RunConfig (stored in runs.config)
| Field | Type | Default |
|---|---|---|
concurrency | int | 5 |
timeout_per_test_case_ms | int | 120000 |
judge | JudgeConfig | None | None |
user_simulator | UserSimulatorConfig | None | None |
agent_simulator | AgentSimulatorConfig | None | None |
JudgeConfig (nested in RunConfig.judge)
| Field | Type | Default |
|---|---|---|
metrics | list[MetricSelection] | None | None |
pass_threshold | float | 75.0 |
model | str | None | None |
provider | str | None | None |
UserSimulatorConfig (nested in RunConfig.user_simulator)
| Field | Type | Default |
|---|---|---|
mode | SimulatorMode | llm |
scripted_messages | list[str] | [] |
model | str | None | None |
provider | str | None | None |
temperature | float | None | None |
AgentSimulatorConfig (nested in RunConfig.agent_simulator)
| Field | Type | Default |
|---|---|---|
model | str | None | None |
provider | str | None | None |
temperature | float | None | None |
max_tokens | int | None | None |
ConversationTurn (stored in test_case_result.transcript)
| Field | Type |
|---|---|
index | int |
role | TurnRole |
content | str | None |
tool_calls | list[ToolCall] | None |
tool_call_id | str | None |
latency_ms | int | None |
token_count | int | None |
timestamp | datetime |
ToolCall (nested in ConversationTurn.tool_calls)
OpenAI chat-completions shape, plus optional tool_result for platform-stored outcomes.
| Field | Type |
|---|---|
id | str |
type | function |
function | ToolCallFunction (name, arguments JSON string) |
tool_result | Any | None |
JudgeVerdict (stored in test_case_result.verdict)
| Field | Type | Default |
|---|---|---|
passed | bool | — |
overall_score | float | — |
metric_scores | list[MetricScore] | — |
summary | str | None | None |
raw_judge_output | str | None | None |
judge_model | str | — |
judge_provider | str | — |
judge_latency_ms | int | None | None |
judge_token_usage | dict[str, int] | None | None |
MetricScore (nested in JudgeVerdict.metric_scores)
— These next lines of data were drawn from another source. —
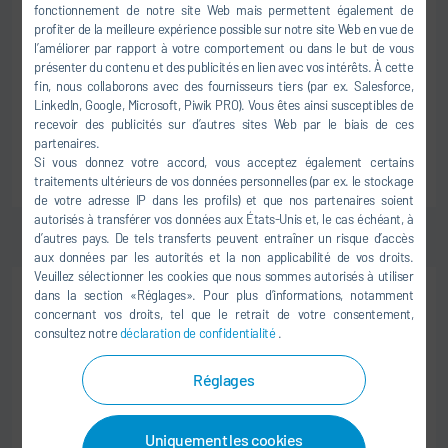
fonctionnement de notre site Web mais permettent également de
IT Project Manager
profiter de la meilleure expérience possible sur notre site Web en vue de
l’améliorer par rapport à votre comportement ou dans le but de vous
Dürr IT Services India
présenter du contenu et des publicités en lien avec vos intérêts. À cette
201 305 Noida
fin, nous collaborons avec des fournisseurs tiers (par ex. Salesforce,
LinkedIn, Google, Microsoft, Piwik PRO). Vous êtes ainsi susceptibles de
Inde
recevoir des publicités sur d’autres sites Web par le biais de ces
partenaires.
Si vous donnez votre accord, vous acceptez également certains
VERS LE JOB
traitements ultérieurs de vos données personnelles (par ex. le stockage
de votre adresse IP dans les profils) et que nos partenaires soient
autorisés à transférer vos données aux États-Unis et, le cas échéant, à
d’autres pays. De tels transferts peuvent entraîner un risque d’accès
aux données par les autorités et la non applicabilité de vos droits.
Veuillez sélectionner les cookies que nous sommes autorisés à utiliser
dans la section «Réglages». Pour plus d’informations, notamment
SALARIÉ(E)S
concernant vos droits, tel que le retrait de votre consentement,
LOGISTIQUE & ACHATS
consultez notre
déclaration de confidentialité
.
German Speaking Operational Buyer for
Material Management (MM) Team
Réglages
Dürr Group Services, India
201 305 Noida
Uniquement les cookies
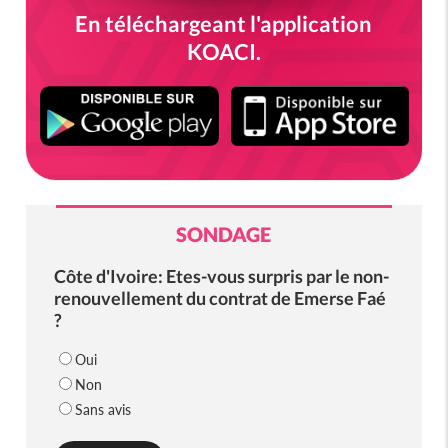
En téléchargeant l'application
KOACI.
SONDAGE
Côte d'Ivoire: Etes-vous surpris par le non-
renouvellement du contrat de Emerse Faé
?
Oui
Non
Sans avis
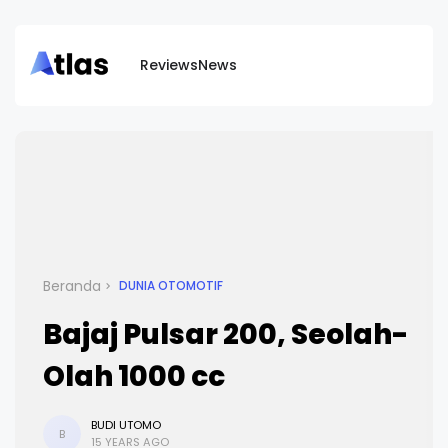
Reviews
News
Beranda
DUNIA OTOMOTIF
Bajaj Pulsar 200, Seolah-
Olah 1000 cc
BUDI UTOMO
B
15 YEARS AGO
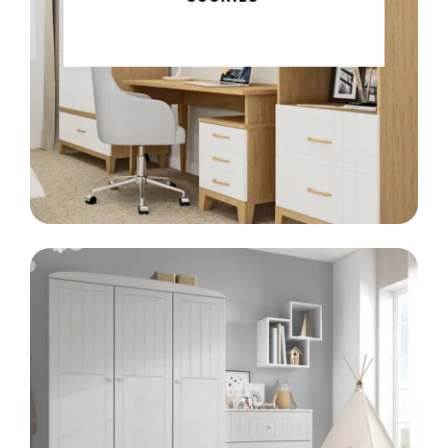
Meble klasyczne
LINIA
SCANDI
Styl skandynawski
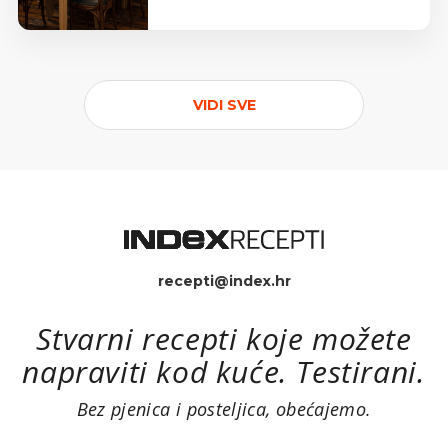
VIDI SVE
recepti@index.hr
Stvarni recepti koje možete
napraviti kod kuće. Testirani.
Bez pjenica i posteljica, obećajemo.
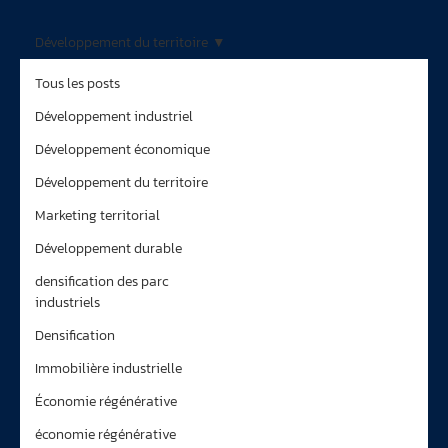
Développement du territoire
Tous les posts
Développement industriel
Développement économique
Développement du territoire
Marketing territorial
Développement durable
densification des parc
industriels
Densification
Immobilière industrielle
Économie régénérative
économie régénérative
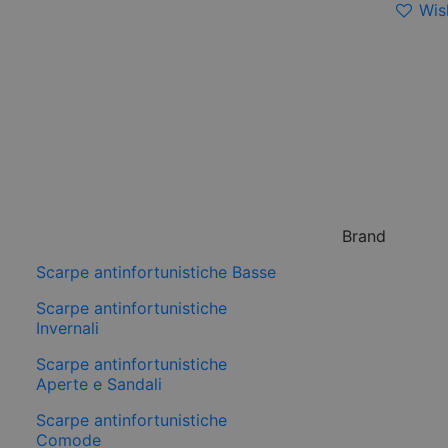
Wish
Brand
Scarpe antinfortunistiche Basse
Scarpe antinfortunistiche
Invernali
Scarpe antinfortunistiche
Aperte e Sandali
Scarpe antinfortunistiche
Comode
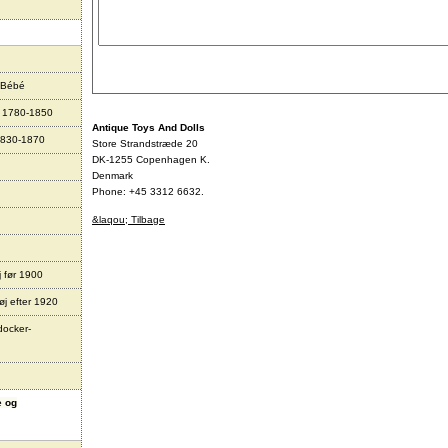
 Bébé
r 1780-1850
Antique Toys And Dolls
1830-1870
Store Strandstræde 20
DK-1255 Copenhagen K.
Denmark
Phone: +45 3312 6632.
&laqou; Tilbage
j før 1900
øj efter 1920
docker-
e og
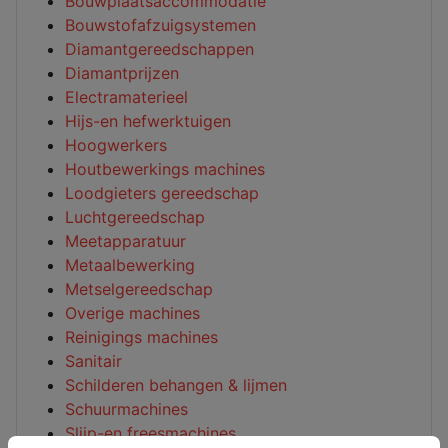
Bouwplaatsaccommodatie
Bouwstofafzuigsystemen
Diamantgereedschappen
Diamantprijzen
Electramaterieel
Hijs-en hefwerktuigen
Hoogwerkers
Houtbewerkings machines
Loodgieters gereedschap
Luchtgereedschap
Meetapparatuur
Metaalbewerking
Metselgereedschap
Overige machines
Reinigings machines
Sanitair
Schilderen behangen & lijmen
Schuurmachines
Slijp-en freesmachines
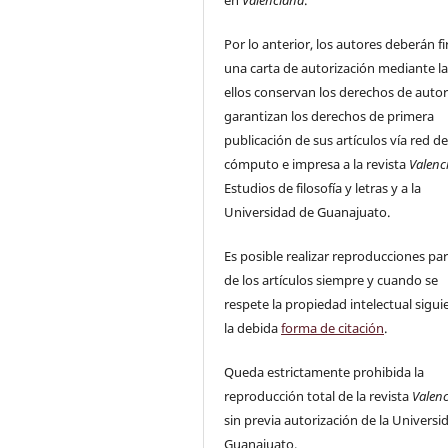
en
Valenciana
.
Por lo anterior, los autores deberán f
una carta de autorización mediante la
ellos conservan los derechos de auto
garantizan los derechos de primera
publicación de sus artículos vía red d
cómputo e impresa a la revista
Valenc
Estudios de filosofía y letras y a la
Universidad de Guanajuato.
Es posible realizar reproducciones par
de los artículos siempre y cuando se
respete la propiedad intelectual sigu
la debida
forma de citación
.
Queda estrictamente prohibida la
reproducción total de la revista
Valen
sin previa autorización de la Universi
Guanajuato.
| Field | Type | Default |
|---|---|---|
metric | str | — |
score | int | — (0–5 scored; 0 or 5 binary) |
label | str | — (critical_fail|fail|poor|acceptable|good|excellent / pass|fail) |
weight | float | 1.0 |
justification | str | — |
is_binary | bool | false |
tier | str | None | None |
failure_code | str | None | None — judge-generated label when metric scored poorly |
turns | list[int] | [] — turn indices where the issue was observed |
AggregateMetrics (stored in runs.aggregate_metrics)
| Field | Type | Default |
|---|---|---|
unique_test_case_count | int | — |
total_executions | int | — |
passed_count | int | — |
failed_count | int | — |
error_count | int | — |
pass_rate | float | — |
latency_p50_ms | float | None | None |
latency_p95_ms | float | None | None |
latency_max_ms | float | None | None |
latency_avg_ms | float | None | None |
total_agent_token_usage | dict[str, int] | None | None |
total_platform_token_usage | dict[str, int] | None | None |
total_estimated_cost_usd | float | None | None |
avg_overall_score | float | None | None |
Persona (stored in test_case.persona)
| Field | Type |
|---|---|
type | str |
description | str |
instructions | str |
ExpectedToolCall (stored in test_case.expected_tool_calls)
| Field | Type | Default |
|---|---|---|
tool | str | — |
expected_params | dict[str, Any] | None | None |
expected_outcomes (stored in test_case.expected_outcomes)
Free-form dict[str, Any]. Keys are descriptive labels (e.g. "refund_initiated"), values are expected state (bool, string, etc.). The judge interprets these semantically.
Indexes
| Table | Index | Type |
|---|---|---|
test_case | difficulty | btree |
test_case | status | btree |
test_case | tags | GIN |
eval_set | name | btree |
eval_set_member | eval_set_id | btree |
run | agent_id | btree |
run | eval_set_id | btree |
run | status | btree |
run | is_baseline | btree |
run | created_at | btree |
test_case_result | run_id | btree |
test_case_result | test_case_id | btree |
test_case_result | passed | btree |
Critical Design Decision
agent_system_prompt, agent_tools, and related agent snapshot fields live on the Run entity (captured at eval time), NOT on TestCase. Each run also records agent_version / agent_version_id pointing at the immutable AgentVersion row. This ensures that each evaluation run captures a complete snapshot of the agent configuration at that point in time.